This is about theologian Marcus Borg and my dog. I’ve been reading Borg’s book, The Heart of Christianity, in which Borg writes about two different paradigms of Christianity: the earlier and emerging paradigms. The earlier paradigm, he writes, is a traditional understanding of Christianity, strong still in evangelical churches. It promotes faith primarily as belief: belief that the Bible is literally inspired by God, that Jesus died on the cross as a substitutionary sacrifice for our sins, and that we can find our way into heaven if we just believe the right things. It’s not the kind of language we usually hear at Saint Andrew.
The emerging paradigm promotes a broader understanding of faith. Faith is not simply a belief that certain events happened as described, but as a broader way of seeing reality. It is not mere belief, but is trust in God, faithfulness to God, and loving humanity. It doesn’t abandon the idea of belief, but affirms the centrality of God, Jesus, and the Bible.
Which brings us to my dog Clifford. Recently I was keeping the dog of a friend who is traveling. Clifford is a vocal and excitable beagle, while my friend’s dog is an older and more docile lab. Around midnight, I let them into the back yard to do what dogs do. The lab soon wandered back, but Clifford was nowhere to be seen. He didn’t come when called – not necessarily unusual – but I couldn’t hear him, and the more time passed, the more I was sure something was wrong.
The possible ways out of the yard looked secure, but then I remembered the gate in the fence to a neighbor’s yard, and I discovered it standing open.
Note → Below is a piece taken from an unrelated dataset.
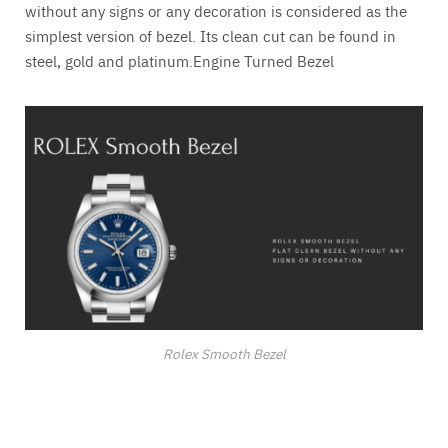
without any signs or any decoration is considered as the
simplest version of bezel. Its clean cut can be found in
steel, gold and platinum.Engine Turned Bezel
Rolex Smooth Bezel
The bungee cord that normally held it shut was frayed and lying on the ground. My worries rose immediately. It was late and dark. No one was around. Clifford is not used to being out among cars, and he may not be the brightest dog in the world.
My first instinct was to shut the gate, but then I thought, no, leave it. Dogs have a good sense of direction, and he might come back the same way he left.
I drove slowly around the neighborhood, but saw no sign of Clifford. I walked the neighborhood in places I thought he might have gone, but still I saw no sign of him. At about 1:30 am, I heard a howling in the distance. It had to be Clifford, but I couldn’t locate the sound. I walked toward where I thought it was, but found nothing. Finally I gave up and came inside to fret and hope that someone would find him and take him to where his chip could be read. Maybe the next day my phone would ring with good news.
Then, just before 3 am, I heard a scratch at the back door. I opened the door and he walked in, no worse for wear, though clearly tired.
Maybe this is how faith works, as Borg describes it. I left the gate open in hope and trust that he could find his way back. I thought I might get a call the next day from someone who had him. And although I don’t always know what to do with the concept of prayer, I said a little prayer of hope and trust for his protection. He did come back, and I still trust that even if he hadn’t, someone would have helped him find his way back. I don’t really know, of course, how or why he came back. Maybe it was just a dog being a dog. But faith says that that maybe, by some understanding, God had something to do with it.
Creator God, help us to live the precarious moments in our lives in faithfulness, trust, and love.